Une plateforme jugée incontrôlable
Les arguments des avocats du gouvernement se sont appuyés sur la comparaison avec la célèbre créature de Mary Shelley : Telegram, ont-ils plaidé, s'est transformé en une entité échappant à tout contrôle, à l'image de Frankenstein. L'exécutif a soutenu que la messagerie cryptée permettait à des réseaux illicites d'opérer sans entrave, justifiant ainsi la mesure exceptionnelle de blocage prise à quelques jours des épreuves de rattrapage du NEET.

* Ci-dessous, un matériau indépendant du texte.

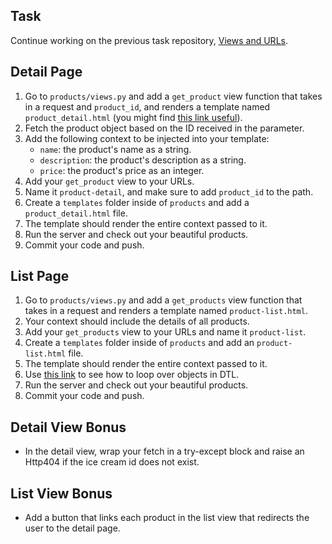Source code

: ## Task

Continue working on the previous task repository, [Views and URLs](https://warehouse.joincoded.com/assignments/views-and-urls).

## Detail Page

1. Go to `products/views.py` and add a `get_product` view function that takes in a request and `product_id`, and renders a template named `product_detail.html` (you might find [this link useful](https://docs.djangoproject.com/en/4.0/intro/tutorial03/#a-shortcut-render)).
2. Fetch the product object based on the ID received in the parameter.
3. Add the following context to be injected into your template:
   - `name`: the product's name as a string.
   - `description`: the product's description as a string.
   - `price`: the product's price as an integer.
4. Add your `get_product` view to your URLs.
5. Name it `product-detail`, and make sure to add `product_id` to the path.
6. Create a `templates` folder inside of `products` and add a `product_detail.html` file.
7. The template should render the entire context passed to it.
8. Run the server and check out your beautiful products.
9. Commit your code and push.

## List Page

1. Go to `products/views.py` and add a `get_products` view function that takes in a request and renders a template named `product-list.html`.
2. Your context should include the details of all products.
3. Add your `get_products` view to your URLs and name it `product-list`.
4. Create a `templates` folder inside of `products` and add an `product-list.html` file.
5. The template should render the entire context passed to it.
6. Use [this link](https://docs.djangoproject.com/en/4.0/ref/templates/builtins/#cycle) to see how to loop over objects in DTL.
7. Run the server and check out your beautiful products.
8. Commit your code and push.

## Detail View Bonus

- In the detail view, wrap your fetch in a try-except block and raise an Http404 if the ice cream id does not exist.

## List View Bonus

- Add a button that links each product in the list view that redirects the user to the detail page.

Telegram conteste fermement
De son côté, Telegram a saisi la justice indienne pour contester cette interdiction qu'elle juge disproportionnée. La plateforme, qui avait déjà annoncé son recours la veille, maintient que le blocage prive des millions d'utilisateurs légitimes d'un service de communication essentiel. L'audience de ce jeudi n'a pas encore abouti à une décision définitive, les débats se poursuivant sur la légalité et la proportionnalité de la mesure gouvernementale.
Un contexte de fraude électrique
Cette affaire s'inscrit dans la foulée du scandale ayant entaché l'examen d'entrée en médecine cette année. La découverte de fuites du sujet a contraint le gouvernement à annuler la session initiale et à organiser de nouvelles épreuves, prévues le 20 juin. Dans ce climat de suspicion, les autorités ont déployé des moyens inédits : l'armée de l'air a effectué des vols spéciaux pour acheminer les copies d'examen, afin d'éviter toute nouvelle compromission.
Des enjeux politiques et juridiques
L'affaire dépasse le simple cadre disciplinaire. Le gouvernement du Premier ministre Narendra Modi, confronté à des critiques sur la gestion des examens nationaux, cherche à montrer sa fermeté face aux fuites. Mais la méthode employée — un blocage total de Telegram — soulève des questions sur la liberté d'expression et la proportionnalité des restrictions en ligne. La défense de l'État a toutefois insisté sur le caractère temporaire de la mesure, la présentant comme une nécessité pour préserver l'intégrité du concours.
Réactions politiques
Parallèlement, le Premier ministre Modi s'est entretenu avec son homologue américain Donald Trump en marge du sommet du G7, où ils ont annoncé avoir réalisé des « progrès significatifs » vers un accord commercial bilatéral. Lors de ce même sommet, M. Modi a également plaidé pour que les pays du Sud global ne supportent pas seuls les conséquences du conflit iranien.
Quelle issue pour Telegram ?
La Haute Cour de Delhi devrait se prononcer dans les prochains jours sur la validité du blocage. En attendant, l'interdiction reste en vigueur, et des millions d'utilisateurs indiens ne peuvent pas accéder à la messagerie. L'issue de ce bras de fer judiciaire pourrait créer un précédent important pour la régulation des plateformes de messagerie cryptée en Inde, où le gouvernement cherche à renforcer son contrôle sur les communications numériques.